Text-based hardware design files:
╭──
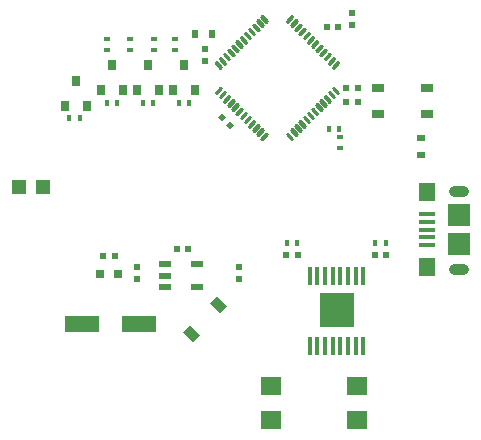
<source format=gtp>
G75*
%MOIN*%
%OFA0B0*%
%FSLAX25Y25*%
%IPPOS*%
%LPD*%
%AMOC8*
5,1,8,0,0,1.08239X$1,22.5*
%
%ADD10C,0.01008*%
%ADD11R,0.01969X0.01969*%
%ADD12R,0.04724X0.04724*%
%ADD13R,0.01575X0.02362*%
%ADD14R,0.02362X0.01575*%
%ADD15R,0.01969X0.01969*%
%ADD16R,0.02362X0.03150*%
%ADD17R,0.03150X0.02362*%
%ADD18R,0.11811X0.05512*%
%ADD19R,0.03150X0.03150*%
%ADD20R,0.07098X0.06299*%
%ADD21R,0.01575X0.06299*%
%ADD22R,0.11811X0.11811*%
%ADD23R,0.05315X0.01575*%
%ADD24C,0.03543*%
%ADD25R,0.05512X0.06299*%
%ADD26R,0.07480X0.07480*%
%ADD27R,0.03150X0.03543*%
%ADD28R,0.04134X0.02559*%
%ADD29R,0.04134X0.02362*%
%ADD30R,0.03346X0.04724*%
D10*
X0173439Y0154528D02*
X0175091Y0156180D01*
X0173439Y0154528D02*
X0173261Y0154706D01*
X0174913Y0156358D01*
X0175091Y0156180D01*
X0174446Y0155535D02*
X0174090Y0155535D01*
X0173699Y0157572D02*
X0172047Y0155920D01*
X0171869Y0156098D01*
X0173521Y0157750D01*
X0173699Y0157572D01*
X0173054Y0156927D02*
X0172698Y0156927D01*
X0172307Y0158964D02*
X0170655Y0157312D01*
X0170477Y0157490D01*
X0172129Y0159142D01*
X0172307Y0158964D01*
X0171662Y0158319D02*
X0171306Y0158319D01*
X0170915Y0160356D02*
X0169263Y0158704D01*
X0169085Y0158882D01*
X0170737Y0160534D01*
X0170915Y0160356D01*
X0170270Y0159711D02*
X0169914Y0159711D01*
X0169524Y0161748D02*
X0167872Y0160096D01*
X0167694Y0160274D01*
X0169346Y0161926D01*
X0169524Y0161748D01*
X0168879Y0161103D02*
X0168523Y0161103D01*
X0168132Y0163140D02*
X0166480Y0161488D01*
X0166302Y0161666D01*
X0167954Y0163318D01*
X0168132Y0163140D01*
X0167487Y0162495D02*
X0167131Y0162495D01*
X0166740Y0164532D02*
X0165088Y0162880D01*
X0164910Y0163058D01*
X0166562Y0164710D01*
X0166740Y0164532D01*
X0166095Y0163887D02*
X0165739Y0163887D01*
X0165348Y0165924D02*
X0163696Y0164272D01*
X0163518Y0164450D01*
X0165170Y0166102D01*
X0165348Y0165924D01*
X0164703Y0165279D02*
X0164347Y0165279D01*
X0163956Y0167316D02*
X0162304Y0165664D01*
X0162126Y0165842D01*
X0163778Y0167494D01*
X0163956Y0167316D01*
X0163311Y0166671D02*
X0162955Y0166671D01*
X0162564Y0168708D02*
X0160912Y0167056D01*
X0160734Y0167234D01*
X0162386Y0168886D01*
X0162564Y0168708D01*
X0161919Y0168063D02*
X0161563Y0168063D01*
X0161172Y0170100D02*
X0159520Y0168448D01*
X0159342Y0168626D01*
X0160994Y0170278D01*
X0161172Y0170100D01*
X0160527Y0169455D02*
X0160171Y0169455D01*
X0159780Y0171492D02*
X0158128Y0169840D01*
X0157950Y0170018D01*
X0159602Y0171670D01*
X0159780Y0171492D01*
X0159135Y0170847D02*
X0158779Y0170847D01*
X0159602Y0178330D02*
X0157950Y0179982D01*
X0158128Y0180160D01*
X0159780Y0178508D01*
X0159602Y0178330D01*
X0158951Y0179337D02*
X0158595Y0179337D01*
X0159342Y0181374D02*
X0160994Y0179722D01*
X0159342Y0181374D02*
X0159520Y0181552D01*
X0161172Y0179900D01*
X0160994Y0179722D01*
X0160343Y0180729D02*
X0159987Y0180729D01*
X0160734Y0182766D02*
X0162386Y0181114D01*
X0160734Y0182766D02*
X0160912Y0182944D01*
X0162564Y0181292D01*
X0162386Y0181114D01*
X0161735Y0182121D02*
X0161379Y0182121D01*
X0162126Y0184158D02*
X0163778Y0182506D01*
X0162126Y0184158D02*
X0162304Y0184336D01*
X0163956Y0182684D01*
X0163778Y0182506D01*
X0163127Y0183513D02*
X0162771Y0183513D01*
X0163518Y0185550D02*
X0165170Y0183898D01*
X0163518Y0185550D02*
X0163696Y0185728D01*
X0165348Y0184076D01*
X0165170Y0183898D01*
X0164519Y0184905D02*
X0164163Y0184905D01*
X0164910Y0186942D02*
X0166562Y0185290D01*
X0164910Y0186942D02*
X0165088Y0187120D01*
X0166740Y0185468D01*
X0166562Y0185290D01*
X0165911Y0186297D02*
X0165555Y0186297D01*
X0166302Y0188334D02*
X0167954Y0186682D01*
X0166302Y0188334D02*
X0166480Y0188512D01*
X0168132Y0186860D01*
X0167954Y0186682D01*
X0167303Y0187689D02*
X0166947Y0187689D01*
X0167694Y0189726D02*
X0169346Y0188074D01*
X0167694Y0189726D02*
X0167872Y0189904D01*
X0169524Y0188252D01*
X0169346Y0188074D01*
X0168695Y0189081D02*
X0168339Y0189081D01*
X0169085Y0191118D02*
X0170737Y0189466D01*
X0169085Y0191118D02*
X0169263Y0191296D01*
X0170915Y0189644D01*
X0170737Y0189466D01*
X0170086Y0190473D02*
X0169730Y0190473D01*
X0170477Y0192510D02*
X0172129Y0190858D01*
X0170477Y0192510D02*
X0170655Y0192688D01*
X0172307Y0191036D01*
X0172129Y0190858D01*
X0171478Y0191865D02*
X0171122Y0191865D01*
X0171869Y0193902D02*
X0173521Y0192250D01*
X0171869Y0193902D02*
X0172047Y0194080D01*
X0173699Y0192428D01*
X0173521Y0192250D01*
X0172870Y0193257D02*
X0172514Y0193257D01*
X0173261Y0195294D02*
X0174913Y0193642D01*
X0173261Y0195294D02*
X0173439Y0195472D01*
X0175091Y0193820D01*
X0174913Y0193642D01*
X0174262Y0194649D02*
X0173906Y0194649D01*
X0181930Y0193642D02*
X0183582Y0195294D01*
X0181930Y0193642D02*
X0181752Y0193820D01*
X0183404Y0195472D01*
X0183582Y0195294D01*
X0182937Y0194649D02*
X0182581Y0194649D01*
X0184974Y0193902D02*
X0183322Y0192250D01*
X0183144Y0192428D01*
X0184796Y0194080D01*
X0184974Y0193902D01*
X0184329Y0193257D02*
X0183973Y0193257D01*
X0186366Y0192510D02*
X0184714Y0190858D01*
X0184536Y0191036D01*
X0186188Y0192688D01*
X0186366Y0192510D01*
X0185721Y0191865D02*
X0185365Y0191865D01*
X0187758Y0191118D02*
X0186106Y0189466D01*
X0185928Y0189644D01*
X0187580Y0191296D01*
X0187758Y0191118D01*
X0187113Y0190473D02*
X0186757Y0190473D01*
X0189150Y0189726D02*
X0187498Y0188074D01*
X0187320Y0188252D01*
X0188972Y0189904D01*
X0189150Y0189726D01*
X0188505Y0189081D02*
X0188149Y0189081D01*
X0190542Y0188334D02*
X0188890Y0186682D01*
X0188712Y0186860D01*
X0190364Y0188512D01*
X0190542Y0188334D01*
X0189897Y0187689D02*
X0189541Y0187689D01*
X0191934Y0186942D02*
X0190282Y0185290D01*
X0190104Y0185468D01*
X0191756Y0187120D01*
X0191934Y0186942D01*
X0191289Y0186297D02*
X0190933Y0186297D01*
X0193326Y0185550D02*
X0191674Y0183898D01*
X0191496Y0184076D01*
X0193148Y0185728D01*
X0193326Y0185550D01*
X0192681Y0184905D02*
X0192325Y0184905D01*
X0194718Y0184158D02*
X0193066Y0182506D01*
X0192888Y0182684D01*
X0194540Y0184336D01*
X0194718Y0184158D01*
X0194073Y0183513D02*
X0193717Y0183513D01*
X0196110Y0182766D02*
X0194458Y0181114D01*
X0194280Y0181292D01*
X0195932Y0182944D01*
X0196110Y0182766D01*
X0195465Y0182121D02*
X0195109Y0182121D01*
X0197502Y0181374D02*
X0195850Y0179722D01*
X0195672Y0179900D01*
X0197324Y0181552D01*
X0197502Y0181374D01*
X0196857Y0180729D02*
X0196501Y0180729D01*
X0198894Y0179982D02*
X0197242Y0178330D01*
X0197064Y0178508D01*
X0198716Y0180160D01*
X0198894Y0179982D01*
X0198249Y0179337D02*
X0197893Y0179337D01*
X0197064Y0171492D02*
X0198716Y0169840D01*
X0197064Y0171492D02*
X0197242Y0171670D01*
X0198894Y0170018D01*
X0198716Y0169840D01*
X0198065Y0170847D02*
X0197709Y0170847D01*
X0195672Y0170100D02*
X0197324Y0168448D01*
X0195672Y0170100D02*
X0195850Y0170278D01*
X0197502Y0168626D01*
X0197324Y0168448D01*
X0196673Y0169455D02*
X0196317Y0169455D01*
X0194280Y0168708D02*
X0195932Y0167056D01*
X0194280Y0168708D02*
X0194458Y0168886D01*
X0196110Y0167234D01*
X0195932Y0167056D01*
X0195281Y0168063D02*
X0194925Y0168063D01*
X0192888Y0167316D02*
X0194540Y0165664D01*
X0192888Y0167316D02*
X0193066Y0167494D01*
X0194718Y0165842D01*
X0194540Y0165664D01*
X0193889Y0166671D02*
X0193533Y0166671D01*
X0191496Y0165924D02*
X0193148Y0164272D01*
X0191496Y0165924D02*
X0191674Y0166102D01*
X0193326Y0164450D01*
X0193148Y0164272D01*
X0192497Y0165279D02*
X0192141Y0165279D01*
X0190104Y0164532D02*
X0191756Y0162880D01*
X0190104Y0164532D02*
X0190282Y0164710D01*
X0191934Y0163058D01*
X0191756Y0162880D01*
X0191105Y0163887D02*
X0190749Y0163887D01*
X0188712Y0163140D02*
X0190364Y0161488D01*
X0188712Y0163140D02*
X0188890Y0163318D01*
X0190542Y0161666D01*
X0190364Y0161488D01*
X0189713Y0162495D02*
X0189357Y0162495D01*
X0187320Y0161748D02*
X0188972Y0160096D01*
X0187320Y0161748D02*
X0187498Y0161926D01*
X0189150Y0160274D01*
X0188972Y0160096D01*
X0188321Y0161103D02*
X0187965Y0161103D01*
X0185928Y0160356D02*
X0187580Y0158704D01*
X0185928Y0160356D02*
X0186106Y0160534D01*
X0187758Y0158882D01*
X0187580Y0158704D01*
X0186929Y0159711D02*
X0186573Y0159711D01*
X0184536Y0158964D02*
X0186188Y0157312D01*
X0184536Y0158964D02*
X0184714Y0159142D01*
X0186366Y0157490D01*
X0186188Y0157312D01*
X0185537Y0158319D02*
X0185181Y0158319D01*
X0183144Y0157572D02*
X0184796Y0155920D01*
X0183144Y0157572D02*
X0183322Y0157750D01*
X0184974Y0156098D01*
X0184796Y0155920D01*
X0184145Y0156927D02*
X0183789Y0156927D01*
X0181752Y0156180D02*
X0183404Y0154528D01*
X0181752Y0156180D02*
X0181930Y0156358D01*
X0183582Y0154706D01*
X0183404Y0154528D01*
X0182753Y0155535D02*
X0182397Y0155535D01*
D11*
X0201453Y0167000D03*
X0205390Y0167000D03*
X0205390Y0171500D03*
X0201453Y0171500D03*
X0198890Y0192000D03*
X0194953Y0192000D03*
X0203422Y0192531D03*
X0203422Y0196469D03*
X0154422Y0184469D03*
X0154422Y0180531D03*
X0148890Y0118000D03*
X0144953Y0118000D03*
X0131922Y0111969D03*
X0131922Y0108031D03*
X0124390Y0115500D03*
X0120453Y0115500D03*
X0165922Y0111969D03*
X0165922Y0108031D03*
X0181453Y0116000D03*
X0185390Y0116000D03*
X0210953Y0116000D03*
X0214890Y0116000D03*
D12*
X0100556Y0138500D03*
X0092288Y0138500D03*
D13*
X0109150Y0161500D03*
X0112693Y0161500D03*
X0121650Y0166500D03*
X0125193Y0166500D03*
X0133650Y0166500D03*
X0137193Y0166500D03*
X0145650Y0166500D03*
X0149193Y0166500D03*
X0195650Y0157900D03*
X0199193Y0157900D03*
X0211150Y0120000D03*
X0214693Y0120000D03*
X0185193Y0120000D03*
X0181650Y0120000D03*
D14*
X0199422Y0151728D03*
X0199422Y0155272D03*
X0144422Y0184228D03*
X0144422Y0187772D03*
X0137422Y0187772D03*
X0137422Y0184228D03*
X0129422Y0184228D03*
X0129422Y0187772D03*
X0121922Y0187772D03*
X0121922Y0184228D03*
D15*
G36*
X0160030Y0163283D02*
X0161421Y0161892D01*
X0160030Y0160501D01*
X0158639Y0161892D01*
X0160030Y0163283D01*
G37*
G36*
X0162814Y0160499D02*
X0164205Y0159108D01*
X0162814Y0157717D01*
X0161423Y0159108D01*
X0162814Y0160499D01*
G37*
D16*
X0156678Y0189500D03*
X0151166Y0189500D03*
D17*
X0226422Y0154756D03*
X0226422Y0149244D03*
D18*
X0132371Y0093000D03*
X0113473Y0093000D03*
D19*
X0119469Y0109500D03*
X0125374Y0109500D03*
D20*
X0176472Y0072198D03*
X0176472Y0061002D03*
X0204972Y0060882D03*
X0204972Y0072078D03*
D21*
X0204673Y0085592D03*
X0207232Y0085592D03*
X0202113Y0085592D03*
X0199554Y0085592D03*
X0196995Y0085592D03*
X0194436Y0085592D03*
X0191877Y0085592D03*
X0189318Y0085592D03*
X0189318Y0108820D03*
X0191877Y0108820D03*
X0194436Y0108820D03*
X0196995Y0108820D03*
X0199554Y0108820D03*
X0202113Y0108820D03*
X0204673Y0108820D03*
X0207232Y0108820D03*
D22*
X0198472Y0097600D03*
D23*
X0228422Y0119276D03*
X0228422Y0121835D03*
X0228422Y0124394D03*
X0228422Y0126953D03*
X0228422Y0129512D03*
D24*
X0237556Y0137386D02*
X0237556Y0137386D01*
X0240312Y0137386D01*
X0240312Y0137386D01*
X0237556Y0137386D01*
X0237556Y0111402D02*
X0237556Y0111402D01*
X0240312Y0111402D01*
X0240312Y0111402D01*
X0237556Y0111402D01*
D25*
X0228422Y0111795D03*
X0228422Y0136992D03*
D26*
X0238953Y0129118D03*
X0238953Y0119669D03*
D27*
X0151162Y0171063D03*
X0143682Y0171063D03*
X0139162Y0171063D03*
X0131682Y0171063D03*
X0127162Y0171063D03*
X0119682Y0171063D03*
X0115162Y0165563D03*
X0107682Y0165563D03*
X0111422Y0173831D03*
X0123422Y0179331D03*
X0135422Y0179331D03*
X0147422Y0179331D03*
D28*
X0211952Y0171432D03*
X0211952Y0162968D03*
X0228291Y0162968D03*
X0228291Y0171432D03*
D29*
X0151737Y0112740D03*
X0151737Y0105260D03*
X0141107Y0105260D03*
X0141107Y0109000D03*
X0141107Y0112740D03*
D30*
G36*
X0147040Y0090090D02*
X0149331Y0092529D01*
X0152774Y0089296D01*
X0150483Y0086857D01*
X0147040Y0090090D01*
G37*
G36*
X0156069Y0099704D02*
X0158360Y0102143D01*
X0161803Y0098910D01*
X0159512Y0096471D01*
X0156069Y0099704D01*
G37*
M02*

</source>
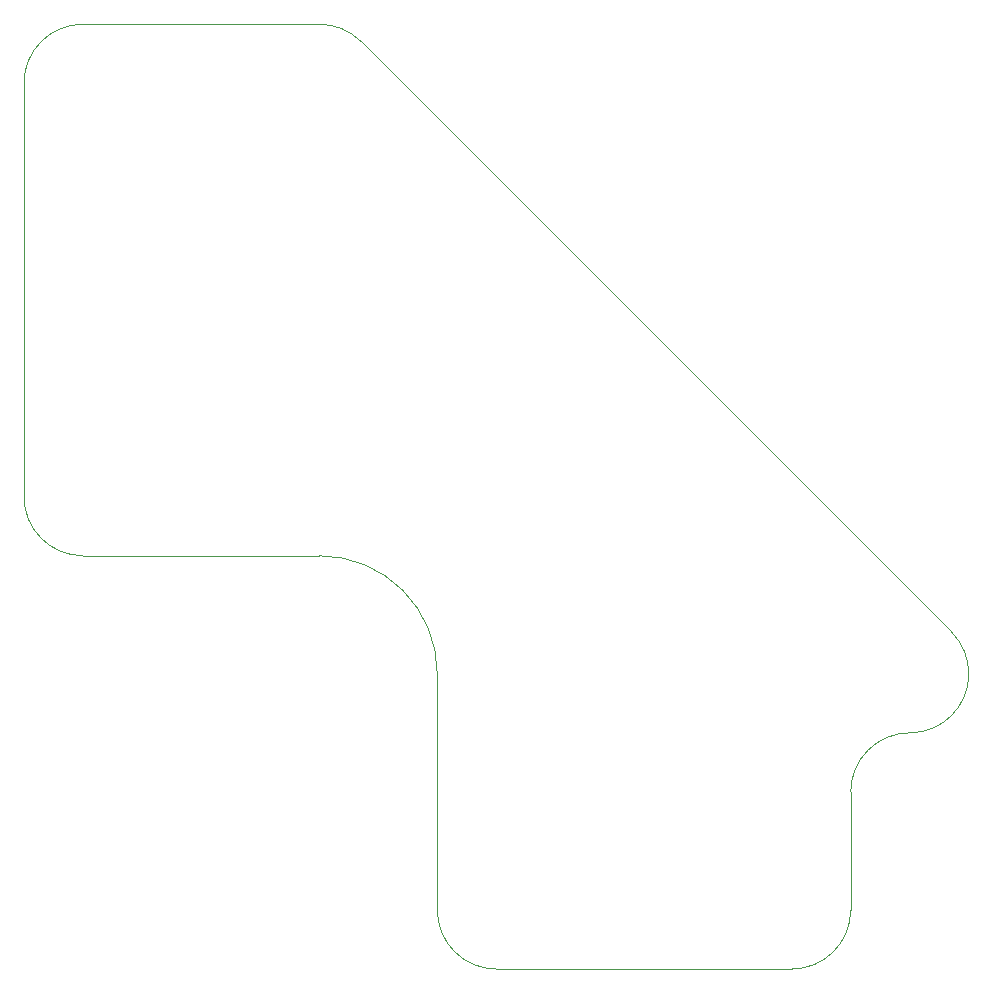
<source format=gbr>
%TF.GenerationSoftware,KiCad,Pcbnew,8.0.6*%
%TF.CreationDate,2025-01-24T14:08:05+11:00*%
%TF.ProjectId,STM32F070F6P6-Robot-Arm-2,53544d33-3246-4303-9730-463650362d52,rev?*%
%TF.SameCoordinates,Original*%
%TF.FileFunction,Profile,NP*%
%FSLAX46Y46*%
G04 Gerber Fmt 4.6, Leading zero omitted, Abs format (unit mm)*
G04 Created by KiCad (PCBNEW 8.0.6) date 2025-01-24 14:08:05*
%MOMM*%
%LPD*%
G01*
G04 APERTURE LIST*
%TA.AperFunction,Profile*%
%ADD10C,0.050000*%
%TD*%
G04 APERTURE END LIST*
D10*
X75000000Y-45000000D02*
G75*
G02*
X78535534Y-46464466I0J-5000000D01*
G01*
X130000000Y-100000000D02*
G75*
G02*
X125000000Y-105000000I-5000000J0D01*
G01*
X50000000Y-85000000D02*
X50000000Y-60000000D01*
X128535534Y-96464466D02*
G75*
G02*
X130000000Y-100000000I-3535534J-3535534D01*
G01*
X120000000Y-110000000D02*
G75*
G02*
X125000000Y-105000000I5000000J0D01*
G01*
X55000000Y-90000000D02*
G75*
G02*
X50000000Y-85000000I0J5000000D01*
G01*
X50000000Y-60000000D02*
X50000000Y-50000000D01*
X65000000Y-90000000D02*
X75000000Y-90000000D01*
X50000000Y-50000000D02*
G75*
G02*
X55000000Y-45000000I5000000J0D01*
G01*
X65000000Y-45000000D02*
X75000000Y-45000000D01*
X120000000Y-120000000D02*
G75*
G02*
X115000000Y-125000000I-5000000J0D01*
G01*
X55000000Y-45000000D02*
X65000000Y-45000000D01*
X120000000Y-110000000D02*
X120000000Y-120000000D01*
X78535534Y-46464466D02*
X128535534Y-96464466D01*
X85000000Y-100000000D02*
X85000000Y-120000000D01*
X75000000Y-90000000D02*
G75*
G02*
X85000000Y-100000000I0J-10000000D01*
G01*
X90000000Y-125000000D02*
G75*
G02*
X85000000Y-120000000I0J5000000D01*
G01*
X115000000Y-125000000D02*
X90000000Y-125000000D01*
X55000000Y-90000000D02*
X65000000Y-90000000D01*
M02*

</source>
╰──
PROBLEM DETAILS:
List each line of the records that holds the string "source".

RESPONSE BOX:
<source format=gtp>
</source>
<source format=gbr>
</source>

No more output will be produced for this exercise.